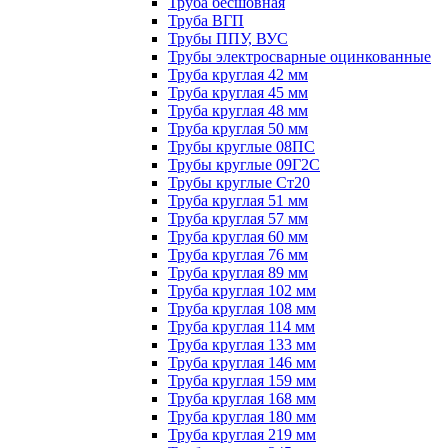
Труба бесшовная
Труба ВГП
Трубы ППУ, ВУС
Трубы электросварные оцинкованные
Труба круглая 42 мм
Труба круглая 45 мм
Труба круглая 48 мм
Труба круглая 50 мм
Трубы круглые 08ПС
Трубы круглые 09Г2С
Трубы круглые Ст20
Труба круглая 51 мм
Труба круглая 57 мм
Труба круглая 60 мм
Труба круглая 76 мм
Труба круглая 89 мм
Труба круглая 102 мм
Труба круглая 108 мм
Труба круглая 114 мм
Труба круглая 133 мм
Труба круглая 146 мм
Труба круглая 159 мм
Труба круглая 168 мм
Труба круглая 180 мм
Труба круглая 219 мм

━━━━━━━━━━━━━━━━━━━━━━━━━━━━━━

Using the material above, transcribe exactly the lines from the line with "Трубы ППУ, ВУС" to the line with "Труба круглая 76 мм"; both count, and nothing else goes in.

Трубы ППУ, ВУС
Трубы электросварные оцинкованные
Труба круглая 42 мм
Труба круглая 45 мм
Труба круглая 48 мм
Труба круглая 50 мм
Трубы круглые 08ПС
Трубы круглые 09Г2С
Трубы круглые Ст20
Труба круглая 51 мм
Труба круглая 57 мм
Труба круглая 60 мм
Труба круглая 76 мм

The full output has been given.